The University's suggestion that cl 315 does not authorise the exercise of the rights nominated is untenable. The concept of the exercise of the rights is inherent within the actions authorised as specified in cl 315(a)-(b)(i)-(iv). It is also inherent within the commitment to the protection and promotion of intellectual freedom in the preamble to cl 315.
139 In dealing with other submissions concerning the alleged changes in the Union parties' case, their Honours made several points including the following (at [197]-[203]).
The appellants continue to accept (as they expressly did below) part of the alternative argument that the respondents put - that if cl 315 does include a right of intellectual freedom it is a right that is necessarily subject to the terms of cl 317. In putting that alternative argument below the respondents did not suggest to the primary judge that: (a) the appellants could not succeed because they had not pleaded that Dr Anderson had exercised intellectual freedom in accordance with the highest ethical, professional and legal standards as required by cl 317, (b) the appellants could not succeed because they had not adduced evidence that Dr Anderson had exercised intellectual freedom in accordance with the highest ethical, professional and legal standards to satisfy cl 317, or (c) the respondents had been denied the opportunity to call evidence that Dr Anderson had not exercised intellectual freedom in accordance with the highest ethical, professional and legal standards as required by cl 317. This is so despite the fact that in their primary and alternative case the respondents expressly relied on cl 317 to defeat the appellants' claims.
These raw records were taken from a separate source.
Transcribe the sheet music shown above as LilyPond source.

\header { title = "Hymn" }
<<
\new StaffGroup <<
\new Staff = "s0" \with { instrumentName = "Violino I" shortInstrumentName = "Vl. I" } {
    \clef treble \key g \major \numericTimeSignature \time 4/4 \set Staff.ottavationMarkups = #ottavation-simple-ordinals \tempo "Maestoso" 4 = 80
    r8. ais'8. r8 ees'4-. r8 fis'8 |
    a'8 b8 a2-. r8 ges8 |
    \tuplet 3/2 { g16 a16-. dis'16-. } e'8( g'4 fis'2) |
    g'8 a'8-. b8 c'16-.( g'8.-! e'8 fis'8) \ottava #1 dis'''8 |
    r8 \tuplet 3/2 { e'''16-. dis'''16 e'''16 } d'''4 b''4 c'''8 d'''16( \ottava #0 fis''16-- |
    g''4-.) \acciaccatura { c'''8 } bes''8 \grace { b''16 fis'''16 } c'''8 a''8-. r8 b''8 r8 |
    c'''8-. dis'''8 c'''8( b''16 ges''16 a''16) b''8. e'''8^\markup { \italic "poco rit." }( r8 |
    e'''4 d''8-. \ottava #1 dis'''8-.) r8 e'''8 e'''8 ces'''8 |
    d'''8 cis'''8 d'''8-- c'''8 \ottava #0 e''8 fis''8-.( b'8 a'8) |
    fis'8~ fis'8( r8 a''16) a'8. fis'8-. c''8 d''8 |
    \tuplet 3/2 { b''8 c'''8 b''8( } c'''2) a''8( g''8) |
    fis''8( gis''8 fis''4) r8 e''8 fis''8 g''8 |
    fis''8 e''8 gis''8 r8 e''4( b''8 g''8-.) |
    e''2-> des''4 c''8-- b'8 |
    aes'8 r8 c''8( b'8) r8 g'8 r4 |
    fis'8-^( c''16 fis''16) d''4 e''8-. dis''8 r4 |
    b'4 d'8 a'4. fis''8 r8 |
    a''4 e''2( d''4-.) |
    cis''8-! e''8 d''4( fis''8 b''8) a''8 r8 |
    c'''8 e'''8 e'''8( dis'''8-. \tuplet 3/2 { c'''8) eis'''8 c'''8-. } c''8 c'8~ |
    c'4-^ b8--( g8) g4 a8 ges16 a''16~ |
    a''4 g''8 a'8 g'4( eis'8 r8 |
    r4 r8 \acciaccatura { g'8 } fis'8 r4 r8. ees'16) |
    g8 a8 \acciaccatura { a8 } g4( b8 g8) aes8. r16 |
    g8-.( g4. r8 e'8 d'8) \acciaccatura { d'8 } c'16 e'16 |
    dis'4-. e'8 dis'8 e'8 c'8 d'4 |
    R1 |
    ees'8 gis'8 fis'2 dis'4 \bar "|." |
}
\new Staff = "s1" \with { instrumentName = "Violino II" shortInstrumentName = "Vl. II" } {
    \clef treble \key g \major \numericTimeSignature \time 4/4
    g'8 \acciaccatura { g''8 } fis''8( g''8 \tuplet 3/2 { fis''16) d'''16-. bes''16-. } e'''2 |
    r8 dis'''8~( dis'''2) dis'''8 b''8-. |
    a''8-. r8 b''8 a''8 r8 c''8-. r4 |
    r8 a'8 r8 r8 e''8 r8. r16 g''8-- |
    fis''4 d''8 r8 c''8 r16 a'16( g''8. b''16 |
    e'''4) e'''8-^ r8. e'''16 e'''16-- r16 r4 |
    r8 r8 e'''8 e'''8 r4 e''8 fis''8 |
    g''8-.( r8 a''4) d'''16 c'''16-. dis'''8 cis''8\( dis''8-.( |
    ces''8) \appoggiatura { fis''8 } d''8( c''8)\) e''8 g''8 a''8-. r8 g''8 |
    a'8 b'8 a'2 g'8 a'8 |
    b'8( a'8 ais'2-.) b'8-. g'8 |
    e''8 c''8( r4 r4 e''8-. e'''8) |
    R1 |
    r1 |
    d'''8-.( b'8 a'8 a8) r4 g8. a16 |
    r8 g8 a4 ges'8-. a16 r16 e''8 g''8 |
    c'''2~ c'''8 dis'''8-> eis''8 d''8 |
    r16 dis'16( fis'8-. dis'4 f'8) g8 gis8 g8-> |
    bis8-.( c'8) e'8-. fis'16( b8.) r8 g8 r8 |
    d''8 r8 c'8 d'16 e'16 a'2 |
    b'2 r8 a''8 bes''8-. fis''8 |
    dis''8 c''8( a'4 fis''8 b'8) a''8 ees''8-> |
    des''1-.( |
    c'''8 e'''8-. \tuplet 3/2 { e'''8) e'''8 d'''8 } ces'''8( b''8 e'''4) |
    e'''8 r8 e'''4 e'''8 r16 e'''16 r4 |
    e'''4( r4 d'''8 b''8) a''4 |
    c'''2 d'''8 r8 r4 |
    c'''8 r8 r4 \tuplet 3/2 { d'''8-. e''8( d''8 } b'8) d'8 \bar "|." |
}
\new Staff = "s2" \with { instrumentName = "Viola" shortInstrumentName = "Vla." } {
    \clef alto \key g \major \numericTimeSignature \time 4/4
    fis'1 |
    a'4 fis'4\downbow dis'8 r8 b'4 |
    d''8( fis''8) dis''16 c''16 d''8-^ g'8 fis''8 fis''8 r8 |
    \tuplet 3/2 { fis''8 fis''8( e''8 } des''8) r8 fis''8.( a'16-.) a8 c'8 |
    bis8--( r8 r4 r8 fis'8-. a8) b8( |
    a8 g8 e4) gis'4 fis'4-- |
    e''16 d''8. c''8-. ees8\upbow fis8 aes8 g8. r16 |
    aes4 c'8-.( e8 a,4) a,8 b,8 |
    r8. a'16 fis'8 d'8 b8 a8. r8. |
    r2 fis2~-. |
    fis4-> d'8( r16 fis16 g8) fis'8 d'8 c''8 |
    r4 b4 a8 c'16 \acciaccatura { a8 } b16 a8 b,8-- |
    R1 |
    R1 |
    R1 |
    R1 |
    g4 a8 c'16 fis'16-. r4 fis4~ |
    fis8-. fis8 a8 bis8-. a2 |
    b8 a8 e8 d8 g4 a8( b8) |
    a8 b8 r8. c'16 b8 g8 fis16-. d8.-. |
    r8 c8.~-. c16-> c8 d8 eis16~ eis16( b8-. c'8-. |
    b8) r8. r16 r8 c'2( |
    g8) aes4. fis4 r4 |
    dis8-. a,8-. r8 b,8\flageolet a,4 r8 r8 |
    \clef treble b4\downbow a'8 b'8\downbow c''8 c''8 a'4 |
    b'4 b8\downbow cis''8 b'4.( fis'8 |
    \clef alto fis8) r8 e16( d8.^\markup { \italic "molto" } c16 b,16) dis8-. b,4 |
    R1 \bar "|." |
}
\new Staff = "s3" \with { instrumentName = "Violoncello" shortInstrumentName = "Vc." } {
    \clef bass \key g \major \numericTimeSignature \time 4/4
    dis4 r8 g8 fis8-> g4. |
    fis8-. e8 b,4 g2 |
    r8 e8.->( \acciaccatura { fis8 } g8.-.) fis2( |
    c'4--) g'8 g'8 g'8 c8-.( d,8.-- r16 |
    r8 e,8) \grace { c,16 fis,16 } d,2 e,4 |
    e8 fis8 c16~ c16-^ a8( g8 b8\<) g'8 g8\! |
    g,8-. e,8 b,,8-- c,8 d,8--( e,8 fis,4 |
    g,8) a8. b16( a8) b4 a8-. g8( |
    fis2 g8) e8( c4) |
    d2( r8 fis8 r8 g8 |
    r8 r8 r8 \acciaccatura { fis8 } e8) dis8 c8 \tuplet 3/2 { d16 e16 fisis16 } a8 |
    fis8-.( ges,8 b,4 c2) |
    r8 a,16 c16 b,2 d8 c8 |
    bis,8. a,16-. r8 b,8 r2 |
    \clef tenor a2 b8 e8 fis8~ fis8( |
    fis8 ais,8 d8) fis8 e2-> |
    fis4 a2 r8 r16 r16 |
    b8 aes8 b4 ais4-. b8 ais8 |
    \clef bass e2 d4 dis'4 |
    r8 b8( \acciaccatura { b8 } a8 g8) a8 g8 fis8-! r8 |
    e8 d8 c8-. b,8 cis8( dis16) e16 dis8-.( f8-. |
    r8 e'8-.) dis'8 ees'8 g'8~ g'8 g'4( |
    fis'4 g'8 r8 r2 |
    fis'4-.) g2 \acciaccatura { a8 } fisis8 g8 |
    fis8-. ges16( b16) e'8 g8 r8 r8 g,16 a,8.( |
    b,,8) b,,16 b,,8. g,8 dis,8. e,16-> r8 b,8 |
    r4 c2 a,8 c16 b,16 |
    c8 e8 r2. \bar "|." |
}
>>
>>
Second, given the way in which the case was run by both parties before the primary judge (as explained above), it is not the case that in order to succeed the appellants were required to plead that Dr Anderson had exercised intellectual freedom in accordance with the highest ethical, professional and legal standards. The appellants were entitled to do what they did - plead an exercise of the right in accordance with cl 315 and leave it to the University to rely on cl 317, which the University did. The appellants were also entitled also to allege (as they did), in response to the University's case, that the exercise of the rights did in fact satisfy cl 317.
Third, the appellants put before the primary judge the evidence on which they wished to rely to support the claim that Dr Anderson had been exercising the right of intellectual freedom in accordance with cll 315 and 317 (and the equivalent provisions of the 2013 agreement). The appellants do not suggest otherwise. This is hardly surprising given that, as discussed, both parties relied on cl 317 in the hearing before the primary judge. If the appellants' evidence is inadequate, then so be it.
Fourth, it is correct that cl 317, having been raised below by both parties, required the primary judge to examine all circumstances relevant to each and every claimed exercise of the right of intellectual freedom.
Fifth, it cannot be the case that the University (or other respondents) could and would have led other evidence about the context and manner in which Dr Anderson had purportedly exercised his right of intellectual freedom. The University's submissions that there was no evidence about these matters is wrong.
…
It also necessarily follows that there was (and is) no further evidence the University could adduce relevant to the alleged breaches of cll 315 and 384(d)(iii) of the 2018 agreement. This is because the appellants are either right or wrong about this as well as all other aspects of their case.